Supplied information below:

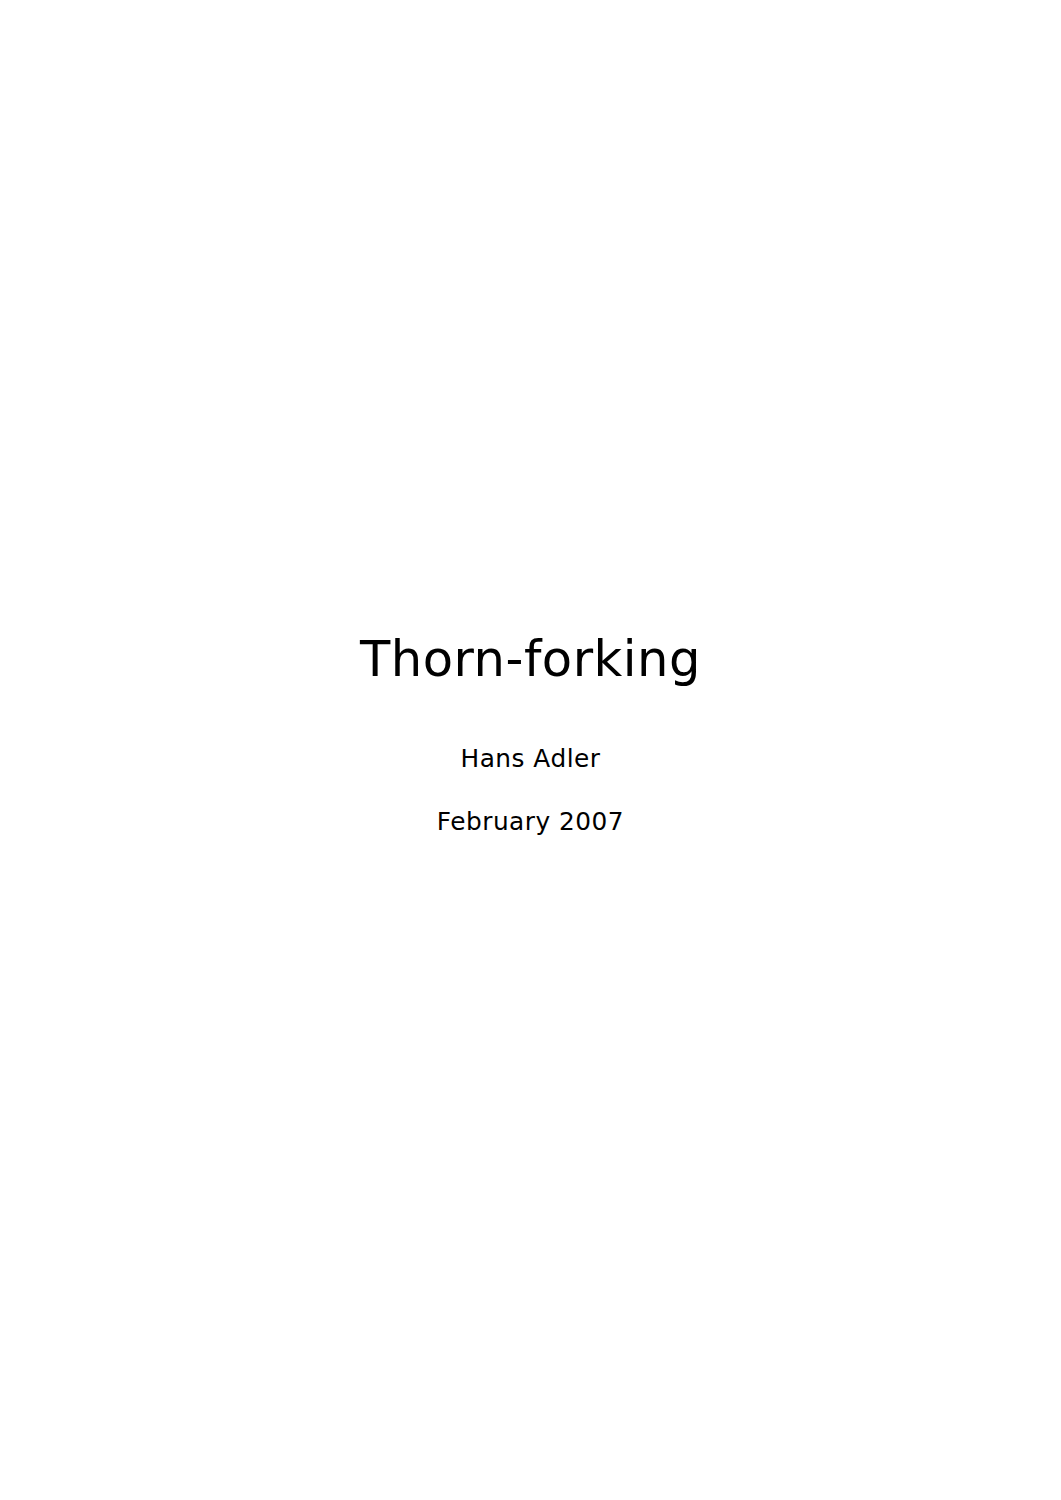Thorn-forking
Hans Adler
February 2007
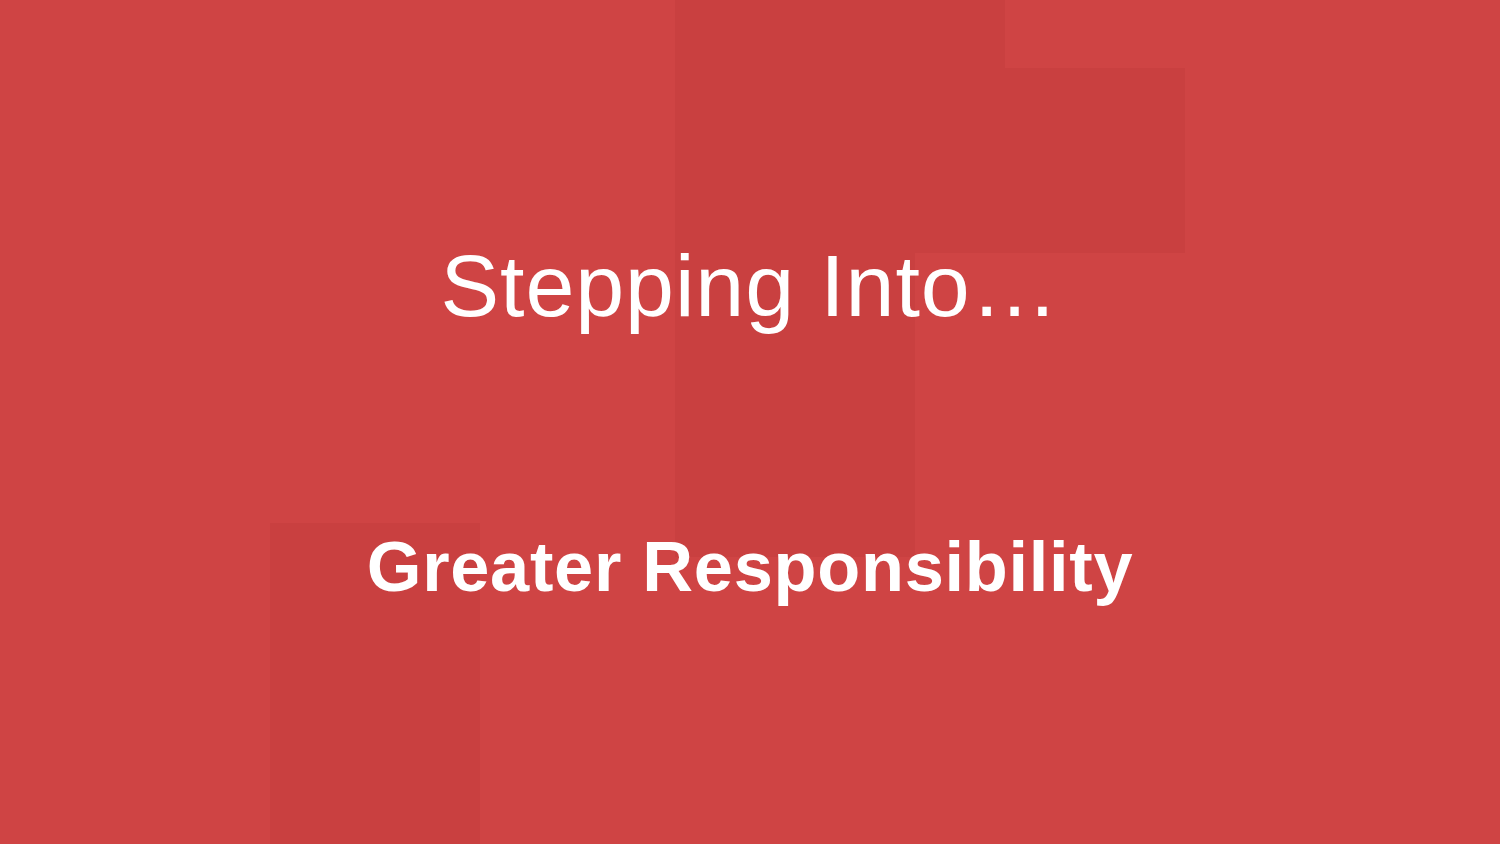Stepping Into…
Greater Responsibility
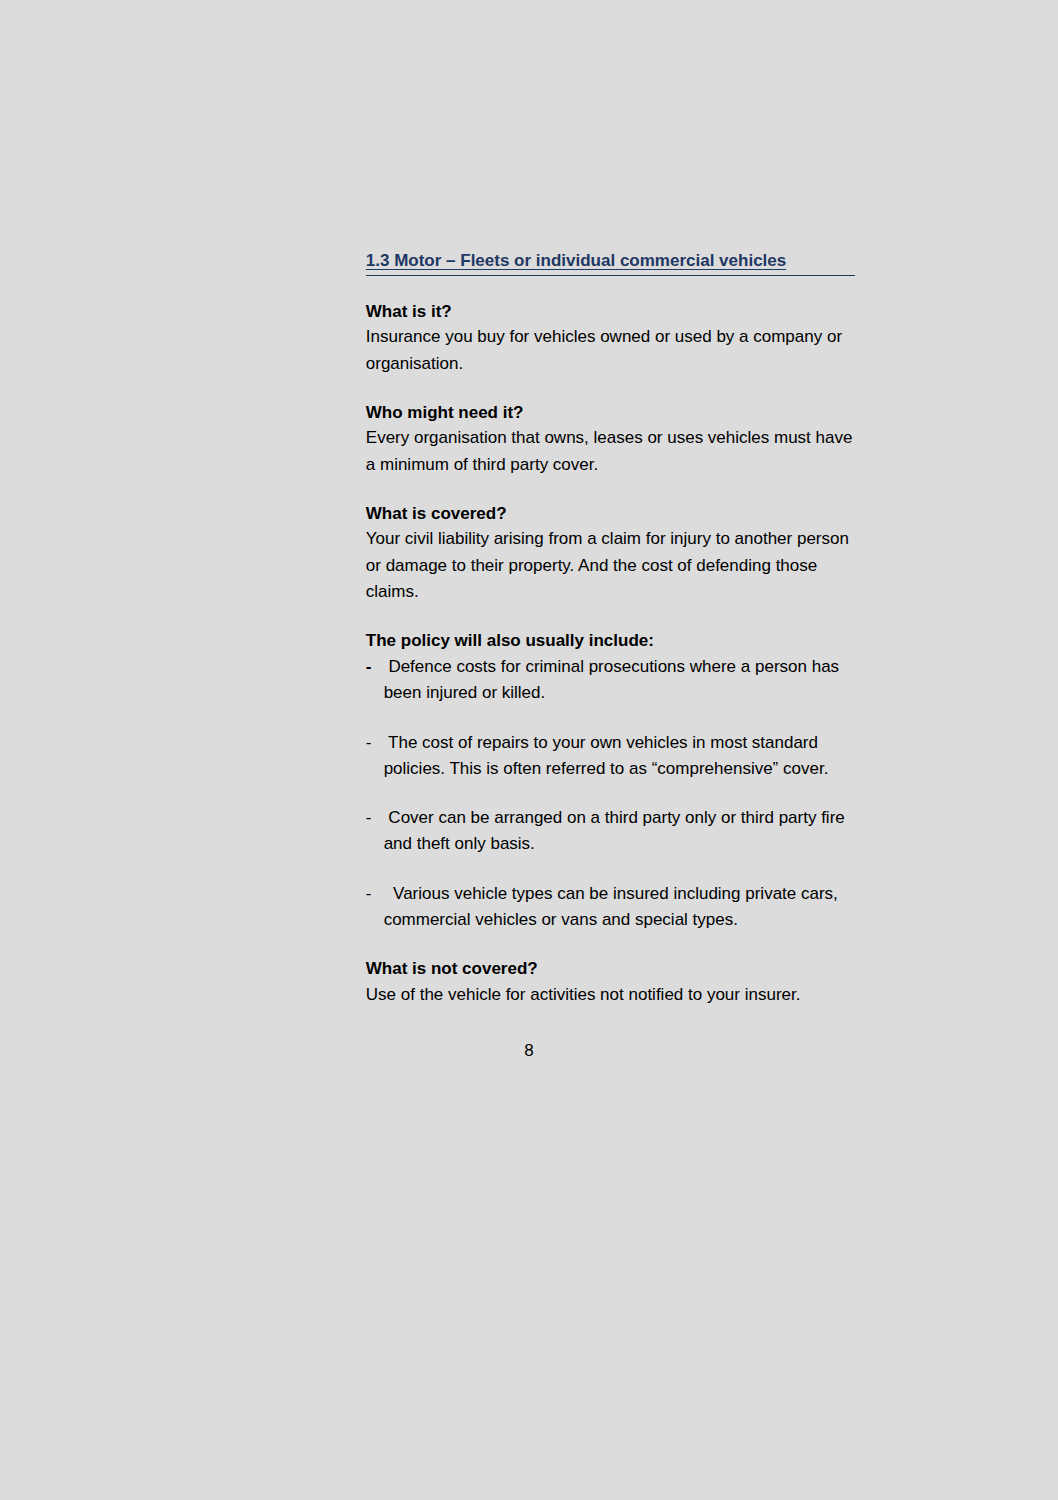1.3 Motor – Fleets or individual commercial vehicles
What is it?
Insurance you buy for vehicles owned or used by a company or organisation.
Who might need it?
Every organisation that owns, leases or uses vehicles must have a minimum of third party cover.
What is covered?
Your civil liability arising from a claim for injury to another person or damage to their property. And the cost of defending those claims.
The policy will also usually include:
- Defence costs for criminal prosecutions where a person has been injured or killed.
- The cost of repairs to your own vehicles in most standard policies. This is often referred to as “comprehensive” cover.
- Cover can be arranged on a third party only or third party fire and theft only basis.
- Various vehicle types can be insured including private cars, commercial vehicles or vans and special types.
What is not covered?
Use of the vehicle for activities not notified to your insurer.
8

End of Supplied information.

What needs to be done - Only the lines from the top of the records through the line with "Every organisation that" belong in the copy; write them out exactly, leaving out pictures.

Problem solution -
Thorn-forking
Hans Adler
February 2007
Stepping Into…
Greater Responsibility
1.3 Motor – Fleets or individual commercial vehicles
What is it?
Insurance you buy for vehicles owned or used by a company or organisation.
Who might need it?
Every organisation that owns, leases or uses vehicles must have a minimum of third party cover.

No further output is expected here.